Your pardon. So the Triangles played a pretty good set at the Tote on the Sabbath. Two things were disappointing however. Firstly they have determined to reduce the number of random instruments they use on stage (eg. ukuleles, accordions, cups, bugles, various and manifold random keys, balloons etc.) and instead play a more rock based guitar set. This I feel is a mistake. Their talent lay precisely in the chaos and unpredictability of their music and shows, cutting back on instruments in favour of consistency and saving time between songs is disappointing. Even if they sometimes do forget a bugle say and can't play a song or spend ages looking for a lost harmonica it's all part of their singular charm. My other grievance is that they didn’t play that song about building helicopter number three though bats and i am your valley were particuarly good. Anyway their new songs are meritous if sensible but the Triangles if you have happened to google yourselves and are reading this then take heed.

Also playing was the talented Kes with his very talented backing band. Hopefully I’ll manage a fuller review of Kes at a later date. Basically the set was awesome. Imagine if you will, a folk band jamming psychedelic rock freak outs. Maybe you’re familiar with Syd Barrett? Well a bit like that, nowhere near as inspired and erratic but every bit as good. I really can’t remember too much else though the lyrics were pretty interesting, one song seemed to be about wizardry. But I do recall being completely blown away.

In short, The Triangles and Kes are two bands you really need to see.
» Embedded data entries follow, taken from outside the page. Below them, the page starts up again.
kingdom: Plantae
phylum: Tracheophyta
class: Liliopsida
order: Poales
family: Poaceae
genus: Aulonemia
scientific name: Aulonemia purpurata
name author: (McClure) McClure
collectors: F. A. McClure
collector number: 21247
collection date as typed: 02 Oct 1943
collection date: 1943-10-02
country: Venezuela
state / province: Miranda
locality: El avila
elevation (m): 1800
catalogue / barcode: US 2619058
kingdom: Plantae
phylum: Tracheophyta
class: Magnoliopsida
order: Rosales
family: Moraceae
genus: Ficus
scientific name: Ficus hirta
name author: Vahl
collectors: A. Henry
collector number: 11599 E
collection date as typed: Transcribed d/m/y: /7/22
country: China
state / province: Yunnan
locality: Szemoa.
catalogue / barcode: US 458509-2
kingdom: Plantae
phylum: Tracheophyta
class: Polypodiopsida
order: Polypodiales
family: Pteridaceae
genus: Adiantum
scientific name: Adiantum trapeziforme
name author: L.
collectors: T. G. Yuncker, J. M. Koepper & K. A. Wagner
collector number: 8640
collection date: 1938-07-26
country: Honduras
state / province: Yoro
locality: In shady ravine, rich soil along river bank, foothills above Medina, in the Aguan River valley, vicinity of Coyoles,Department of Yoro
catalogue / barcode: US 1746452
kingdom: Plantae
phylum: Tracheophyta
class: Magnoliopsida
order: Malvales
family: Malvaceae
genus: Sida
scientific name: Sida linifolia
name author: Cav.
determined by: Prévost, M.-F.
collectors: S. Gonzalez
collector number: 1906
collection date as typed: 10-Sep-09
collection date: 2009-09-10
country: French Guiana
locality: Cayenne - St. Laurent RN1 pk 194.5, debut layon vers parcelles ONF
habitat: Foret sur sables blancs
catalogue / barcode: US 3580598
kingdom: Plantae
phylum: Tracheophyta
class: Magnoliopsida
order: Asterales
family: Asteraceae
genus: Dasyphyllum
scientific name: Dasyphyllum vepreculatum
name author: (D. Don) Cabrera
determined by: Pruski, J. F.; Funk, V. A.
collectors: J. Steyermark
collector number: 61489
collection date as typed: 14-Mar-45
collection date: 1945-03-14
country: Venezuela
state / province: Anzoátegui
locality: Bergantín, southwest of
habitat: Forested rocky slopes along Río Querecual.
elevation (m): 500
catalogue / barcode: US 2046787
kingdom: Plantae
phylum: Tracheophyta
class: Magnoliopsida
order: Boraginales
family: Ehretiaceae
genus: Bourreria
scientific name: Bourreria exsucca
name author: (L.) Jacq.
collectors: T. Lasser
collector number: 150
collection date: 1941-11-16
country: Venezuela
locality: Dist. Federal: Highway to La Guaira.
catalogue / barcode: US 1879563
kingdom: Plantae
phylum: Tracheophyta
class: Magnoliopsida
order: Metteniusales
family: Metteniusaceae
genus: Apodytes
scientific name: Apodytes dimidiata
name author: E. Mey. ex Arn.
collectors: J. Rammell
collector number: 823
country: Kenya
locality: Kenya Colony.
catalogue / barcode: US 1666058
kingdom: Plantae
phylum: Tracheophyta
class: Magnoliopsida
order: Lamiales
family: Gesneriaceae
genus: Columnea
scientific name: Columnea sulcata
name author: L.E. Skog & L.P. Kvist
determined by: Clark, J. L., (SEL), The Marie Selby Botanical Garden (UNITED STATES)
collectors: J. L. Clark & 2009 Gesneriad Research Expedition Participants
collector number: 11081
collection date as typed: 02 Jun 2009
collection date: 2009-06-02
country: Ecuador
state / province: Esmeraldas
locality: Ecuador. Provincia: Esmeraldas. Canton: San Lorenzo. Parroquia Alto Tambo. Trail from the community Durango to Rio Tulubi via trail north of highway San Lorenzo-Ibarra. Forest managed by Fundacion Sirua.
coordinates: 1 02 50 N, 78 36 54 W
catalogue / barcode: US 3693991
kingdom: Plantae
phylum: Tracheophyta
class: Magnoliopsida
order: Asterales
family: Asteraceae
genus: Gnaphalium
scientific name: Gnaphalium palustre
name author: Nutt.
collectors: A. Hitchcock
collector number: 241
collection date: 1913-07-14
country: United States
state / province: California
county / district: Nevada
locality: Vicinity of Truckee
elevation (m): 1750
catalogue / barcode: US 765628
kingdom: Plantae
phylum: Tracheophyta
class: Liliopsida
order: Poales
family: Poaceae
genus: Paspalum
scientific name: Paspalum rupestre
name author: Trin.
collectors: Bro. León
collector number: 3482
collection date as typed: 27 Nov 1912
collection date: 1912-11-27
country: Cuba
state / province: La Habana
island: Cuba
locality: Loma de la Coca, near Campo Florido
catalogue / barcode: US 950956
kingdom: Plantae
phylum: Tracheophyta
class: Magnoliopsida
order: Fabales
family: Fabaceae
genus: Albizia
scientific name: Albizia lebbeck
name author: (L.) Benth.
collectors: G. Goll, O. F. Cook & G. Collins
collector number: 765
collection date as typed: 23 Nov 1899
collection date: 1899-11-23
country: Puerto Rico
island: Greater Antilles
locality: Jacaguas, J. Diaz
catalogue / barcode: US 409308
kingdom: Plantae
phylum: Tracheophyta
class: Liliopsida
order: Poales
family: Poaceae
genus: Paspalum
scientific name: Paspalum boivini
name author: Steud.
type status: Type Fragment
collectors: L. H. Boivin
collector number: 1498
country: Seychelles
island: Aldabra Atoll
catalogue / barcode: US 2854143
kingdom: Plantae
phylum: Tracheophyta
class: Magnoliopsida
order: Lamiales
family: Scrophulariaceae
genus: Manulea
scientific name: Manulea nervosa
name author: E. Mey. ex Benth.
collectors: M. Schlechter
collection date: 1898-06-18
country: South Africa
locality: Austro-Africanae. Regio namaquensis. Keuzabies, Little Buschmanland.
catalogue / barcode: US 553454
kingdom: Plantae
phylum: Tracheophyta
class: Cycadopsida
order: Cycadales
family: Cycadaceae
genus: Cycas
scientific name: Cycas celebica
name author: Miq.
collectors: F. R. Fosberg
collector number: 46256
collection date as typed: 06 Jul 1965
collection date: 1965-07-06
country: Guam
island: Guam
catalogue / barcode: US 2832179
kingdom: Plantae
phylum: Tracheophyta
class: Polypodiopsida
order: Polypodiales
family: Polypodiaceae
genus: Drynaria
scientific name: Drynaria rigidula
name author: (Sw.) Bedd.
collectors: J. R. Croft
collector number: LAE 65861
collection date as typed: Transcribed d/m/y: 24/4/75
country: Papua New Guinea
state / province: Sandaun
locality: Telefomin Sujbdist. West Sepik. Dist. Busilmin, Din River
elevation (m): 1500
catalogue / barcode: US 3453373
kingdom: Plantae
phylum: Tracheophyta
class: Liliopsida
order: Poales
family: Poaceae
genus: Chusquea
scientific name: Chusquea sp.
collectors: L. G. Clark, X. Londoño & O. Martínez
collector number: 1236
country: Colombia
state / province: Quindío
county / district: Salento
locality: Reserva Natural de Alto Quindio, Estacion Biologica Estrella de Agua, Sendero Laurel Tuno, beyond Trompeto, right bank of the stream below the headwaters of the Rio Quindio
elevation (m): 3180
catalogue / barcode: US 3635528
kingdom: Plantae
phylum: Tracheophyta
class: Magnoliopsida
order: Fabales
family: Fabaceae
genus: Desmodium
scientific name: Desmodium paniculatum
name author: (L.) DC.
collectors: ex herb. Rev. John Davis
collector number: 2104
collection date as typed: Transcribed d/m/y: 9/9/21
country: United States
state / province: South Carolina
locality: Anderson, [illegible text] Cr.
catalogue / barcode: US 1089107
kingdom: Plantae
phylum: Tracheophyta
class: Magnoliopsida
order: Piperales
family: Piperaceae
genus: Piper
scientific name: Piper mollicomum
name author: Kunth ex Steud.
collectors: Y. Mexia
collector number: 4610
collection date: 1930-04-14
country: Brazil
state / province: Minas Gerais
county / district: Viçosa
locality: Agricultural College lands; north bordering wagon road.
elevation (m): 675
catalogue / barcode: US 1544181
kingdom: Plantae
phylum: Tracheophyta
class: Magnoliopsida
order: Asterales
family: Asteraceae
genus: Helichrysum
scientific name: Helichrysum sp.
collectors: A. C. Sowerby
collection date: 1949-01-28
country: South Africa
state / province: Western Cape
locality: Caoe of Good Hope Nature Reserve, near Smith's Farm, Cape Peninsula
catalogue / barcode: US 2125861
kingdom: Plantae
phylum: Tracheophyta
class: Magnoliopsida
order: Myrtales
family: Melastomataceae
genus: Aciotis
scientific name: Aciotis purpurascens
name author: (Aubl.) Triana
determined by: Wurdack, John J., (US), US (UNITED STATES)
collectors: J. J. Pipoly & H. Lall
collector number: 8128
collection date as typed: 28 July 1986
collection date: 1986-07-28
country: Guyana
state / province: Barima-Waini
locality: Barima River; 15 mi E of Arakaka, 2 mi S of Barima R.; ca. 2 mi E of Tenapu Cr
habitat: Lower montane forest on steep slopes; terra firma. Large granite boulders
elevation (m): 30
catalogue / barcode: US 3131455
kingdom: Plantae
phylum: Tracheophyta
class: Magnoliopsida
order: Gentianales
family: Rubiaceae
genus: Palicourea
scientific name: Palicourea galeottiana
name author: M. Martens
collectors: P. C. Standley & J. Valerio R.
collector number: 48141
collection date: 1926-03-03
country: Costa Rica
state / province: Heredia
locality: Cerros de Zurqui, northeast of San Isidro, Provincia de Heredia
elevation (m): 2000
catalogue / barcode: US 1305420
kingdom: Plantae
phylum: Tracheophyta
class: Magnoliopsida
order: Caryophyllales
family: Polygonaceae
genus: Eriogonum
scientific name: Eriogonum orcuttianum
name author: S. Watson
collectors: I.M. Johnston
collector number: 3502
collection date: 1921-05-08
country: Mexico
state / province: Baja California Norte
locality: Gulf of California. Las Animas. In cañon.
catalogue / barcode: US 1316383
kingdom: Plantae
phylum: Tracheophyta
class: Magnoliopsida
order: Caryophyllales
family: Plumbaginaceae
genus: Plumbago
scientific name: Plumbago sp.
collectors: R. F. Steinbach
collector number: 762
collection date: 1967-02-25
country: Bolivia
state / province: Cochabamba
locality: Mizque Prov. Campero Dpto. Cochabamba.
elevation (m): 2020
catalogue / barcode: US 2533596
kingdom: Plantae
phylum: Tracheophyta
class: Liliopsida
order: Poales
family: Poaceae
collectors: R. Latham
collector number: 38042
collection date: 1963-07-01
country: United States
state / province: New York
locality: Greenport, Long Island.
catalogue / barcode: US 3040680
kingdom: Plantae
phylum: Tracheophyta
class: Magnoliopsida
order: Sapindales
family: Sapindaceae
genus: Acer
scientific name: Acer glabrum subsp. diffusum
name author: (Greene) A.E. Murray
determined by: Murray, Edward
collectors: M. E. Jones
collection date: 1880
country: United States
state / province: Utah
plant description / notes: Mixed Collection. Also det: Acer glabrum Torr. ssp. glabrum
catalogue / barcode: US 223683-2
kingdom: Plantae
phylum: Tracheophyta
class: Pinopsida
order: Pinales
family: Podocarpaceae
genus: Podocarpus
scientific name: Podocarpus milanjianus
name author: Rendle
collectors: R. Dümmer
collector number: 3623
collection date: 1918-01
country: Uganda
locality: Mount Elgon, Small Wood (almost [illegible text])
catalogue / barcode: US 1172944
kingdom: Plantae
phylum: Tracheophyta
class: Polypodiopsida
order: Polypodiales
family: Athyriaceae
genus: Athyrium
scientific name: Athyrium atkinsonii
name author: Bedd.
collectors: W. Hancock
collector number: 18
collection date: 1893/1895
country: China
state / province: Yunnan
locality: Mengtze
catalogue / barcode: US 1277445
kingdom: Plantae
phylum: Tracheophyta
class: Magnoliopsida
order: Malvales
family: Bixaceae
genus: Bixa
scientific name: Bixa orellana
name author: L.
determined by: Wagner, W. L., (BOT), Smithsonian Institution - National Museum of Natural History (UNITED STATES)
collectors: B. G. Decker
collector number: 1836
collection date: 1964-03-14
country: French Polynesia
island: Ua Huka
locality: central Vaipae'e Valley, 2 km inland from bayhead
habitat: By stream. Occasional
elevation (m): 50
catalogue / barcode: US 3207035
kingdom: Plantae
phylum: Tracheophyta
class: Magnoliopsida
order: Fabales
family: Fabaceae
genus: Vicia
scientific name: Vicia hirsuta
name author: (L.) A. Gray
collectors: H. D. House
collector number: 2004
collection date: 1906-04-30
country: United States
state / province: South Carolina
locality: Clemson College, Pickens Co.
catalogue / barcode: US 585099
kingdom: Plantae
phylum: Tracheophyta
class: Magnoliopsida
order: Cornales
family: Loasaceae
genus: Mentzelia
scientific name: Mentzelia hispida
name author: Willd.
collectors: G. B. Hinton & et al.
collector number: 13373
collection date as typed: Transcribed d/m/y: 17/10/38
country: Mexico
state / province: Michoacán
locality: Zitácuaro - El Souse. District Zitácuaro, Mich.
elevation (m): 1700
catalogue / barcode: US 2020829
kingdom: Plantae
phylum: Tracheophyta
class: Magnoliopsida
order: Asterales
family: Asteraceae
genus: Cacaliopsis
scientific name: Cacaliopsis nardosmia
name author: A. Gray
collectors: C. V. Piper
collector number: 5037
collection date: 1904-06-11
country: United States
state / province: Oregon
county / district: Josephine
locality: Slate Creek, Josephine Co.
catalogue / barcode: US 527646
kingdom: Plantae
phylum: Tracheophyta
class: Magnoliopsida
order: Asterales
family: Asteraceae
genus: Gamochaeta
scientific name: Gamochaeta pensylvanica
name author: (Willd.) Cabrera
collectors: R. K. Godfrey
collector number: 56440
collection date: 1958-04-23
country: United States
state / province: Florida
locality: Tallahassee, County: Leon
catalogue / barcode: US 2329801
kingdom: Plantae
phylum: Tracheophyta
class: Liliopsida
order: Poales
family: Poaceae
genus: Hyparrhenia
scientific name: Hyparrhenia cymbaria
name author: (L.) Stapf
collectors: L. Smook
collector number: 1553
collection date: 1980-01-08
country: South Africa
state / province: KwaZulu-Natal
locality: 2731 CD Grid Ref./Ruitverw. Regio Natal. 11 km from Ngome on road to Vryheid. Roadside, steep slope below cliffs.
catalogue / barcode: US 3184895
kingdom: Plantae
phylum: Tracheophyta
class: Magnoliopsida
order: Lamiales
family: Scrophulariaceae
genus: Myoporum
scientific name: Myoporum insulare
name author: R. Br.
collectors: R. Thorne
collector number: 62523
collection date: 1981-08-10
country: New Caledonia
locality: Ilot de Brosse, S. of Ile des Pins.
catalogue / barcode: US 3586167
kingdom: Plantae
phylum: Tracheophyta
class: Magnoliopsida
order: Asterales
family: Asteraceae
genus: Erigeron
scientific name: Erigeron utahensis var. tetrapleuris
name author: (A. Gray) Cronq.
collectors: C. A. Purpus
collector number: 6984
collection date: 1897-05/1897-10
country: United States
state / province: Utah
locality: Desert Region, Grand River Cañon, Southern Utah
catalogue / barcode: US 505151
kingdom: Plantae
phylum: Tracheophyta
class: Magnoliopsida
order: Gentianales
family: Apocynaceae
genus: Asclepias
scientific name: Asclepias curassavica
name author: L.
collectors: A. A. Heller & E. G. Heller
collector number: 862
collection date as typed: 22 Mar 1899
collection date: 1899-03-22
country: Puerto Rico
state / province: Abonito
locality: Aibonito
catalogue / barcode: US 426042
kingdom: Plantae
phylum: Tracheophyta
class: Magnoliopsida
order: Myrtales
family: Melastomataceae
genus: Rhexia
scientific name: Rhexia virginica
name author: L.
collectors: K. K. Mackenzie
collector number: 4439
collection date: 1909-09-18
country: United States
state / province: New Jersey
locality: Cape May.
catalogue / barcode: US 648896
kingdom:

Monday, September 18, 2006

Fuck Meredith

The Meredith Music festival is awful. The past few days I haven’t been able to sleep so strong was my fear that tickets would be so plentiful that I’d be somehow deceived into accepting one, again... I remember it well. That sterile, blasphemous field in the remote Victorian countryside. Deceptively serene but amidst the hippies and indie poseurs an undercurrent of dissidence. There were drugs, alcohol and especially marihuana everywhere. Completely non commercial an entirely non profit enterprise. There weren’t even any policeman. So far we’ve established that this festival is anti- the war on drugs (and probably terror), anti- the economy and anti- law and order. And the noise, gods, the noise they passed off as music. It was a long way from what was played in my day.
Just look at the bands they’ve got playing this year;
Datarock – Norwegian “new rave” according to wikipedia no doubt a pseudonym for “old rave” just with more street credibility.
Midlake – Completely unobjectionable indie rock.
Augie March – I heard a song of theirs on Nova so I guess they’re cool.
The Drones – I read an interview with the Drones the other day where they not only bagged John Howard but also defended the ludicrous Black Armband fabrication of Australian history. Needless to say I’ll never listen to them again.
The Soundtrack of Our Lives – This band just, actually sucks.
The Bamboos – No ones listened to funk music since the early eighties.
Girl Talk – I hear this band strip on stage thus further demonstrating the complete lack of morality in our nations youth. Also, and from their myspace, “It bangs as a continuous mix packed with wildly disparate Top 40 genres and eras.”
City of Ballarat Brass band – As the great conductor Thomas Beecham once stated, ‘theres a place for everything; for brass bands it’s in an open field and several miles away.”
Tapes and Tapes – More generic indie prattle.
Concertino Trio – Not only is this band not either Australian or American but they’re actually from Communist Russia. No thanks, Comrade.

So yeah, that’s why I’m not going to Meredith this year.

And also because they sold out of tickets in about half an hour.